Más lentos y selectivos, los dominicos se instalaron en Segovia, Palencia y Zamora, para más tarde alcanzar Burgos y Salamanca entre 1224 y 1230, y en la segunda mitad del siglo XIII León, Ciudad Rodrigo, Valladolid, Benavente y Toro. Los franciscanos, inicialmente más espontáneos que los dominicos, anidaron en todos los rincones de los reinos castellanoleoneses, tal vez con la excepción del territorio abulense, donde no llegarían hasta más tarde.

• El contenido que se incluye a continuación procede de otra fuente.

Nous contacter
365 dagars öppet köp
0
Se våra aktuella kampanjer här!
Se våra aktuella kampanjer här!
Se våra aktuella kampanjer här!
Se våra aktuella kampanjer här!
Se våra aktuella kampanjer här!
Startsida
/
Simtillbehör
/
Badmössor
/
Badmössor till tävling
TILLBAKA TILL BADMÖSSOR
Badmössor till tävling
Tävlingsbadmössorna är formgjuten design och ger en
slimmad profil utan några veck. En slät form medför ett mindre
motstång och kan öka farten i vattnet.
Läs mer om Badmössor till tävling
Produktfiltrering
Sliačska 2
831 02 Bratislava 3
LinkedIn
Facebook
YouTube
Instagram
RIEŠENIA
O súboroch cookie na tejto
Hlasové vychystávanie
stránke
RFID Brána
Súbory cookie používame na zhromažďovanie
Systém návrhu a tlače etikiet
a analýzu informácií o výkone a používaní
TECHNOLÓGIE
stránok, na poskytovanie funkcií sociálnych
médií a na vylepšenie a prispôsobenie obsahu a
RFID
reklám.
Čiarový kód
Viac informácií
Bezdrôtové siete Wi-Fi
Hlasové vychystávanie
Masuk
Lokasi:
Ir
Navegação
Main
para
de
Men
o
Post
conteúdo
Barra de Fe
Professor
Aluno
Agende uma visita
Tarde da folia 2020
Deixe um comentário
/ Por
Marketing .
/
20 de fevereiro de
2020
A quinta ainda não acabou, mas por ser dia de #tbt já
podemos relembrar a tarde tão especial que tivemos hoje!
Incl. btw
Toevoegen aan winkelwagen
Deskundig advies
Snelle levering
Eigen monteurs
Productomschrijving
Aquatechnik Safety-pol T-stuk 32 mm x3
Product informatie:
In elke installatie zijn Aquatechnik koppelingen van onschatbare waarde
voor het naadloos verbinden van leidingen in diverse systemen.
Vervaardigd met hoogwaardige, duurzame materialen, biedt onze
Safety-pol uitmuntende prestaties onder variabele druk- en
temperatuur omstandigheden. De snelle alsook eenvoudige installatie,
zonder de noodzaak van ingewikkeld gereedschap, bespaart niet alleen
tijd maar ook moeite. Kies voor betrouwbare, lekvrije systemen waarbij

En el reino de Castilla, franciscanos y clarisas aprovecharon la protección papal y los privilegios que recibieron de los oligarquías locales y de los mismos reyes, escogiéndolos como confesores (Sancho IV, María de Molina, Fernando IV, Pedro I, Enrique II, Juan I o Enrique III), si bien la orden franciscana asistió a un conflicto interno entre conventuales y espirituales.
A lo largo del siglo XV, el eremitismo siguió atrayendo a pequeñas comunidades. Pedro de Villacreces abandonó La Salceda para fundar la Domus Dei de La Aguilera (1404), San Antonio de La Cabrera (1405) y la Scala Coeli del Abrojo (1415). Su labor fue proseguida por sus discípulos Pedro de Santoyo (con el apoyo de los condes de Haro), Pedro Regalado y Lope de Salazar y Salinas. Las reformas y la observancia estricta de las reglas monásticas gozaron del apoyo del conjunto de la sociedad: mientras que los grandes ayudaban a fundar conventos y tomaban por confesores a observantes y reformadores, los habitantes de las ciudades favorecían con sus donaciones inter vivos o post mortem. Los menores apostaron por una visión del mundo capaz de seducir a los oyentes de sus sermones y se confesaban con ellos, por una religión que intentaba despertar las emociones recurriendo a la Pasión de Cristo, el culto a María y la Vera Cruz, esgrimiendo sencillos exempla, salpicando su discurso con ataques hacia los poderosos y fomentando la creación de hermandades.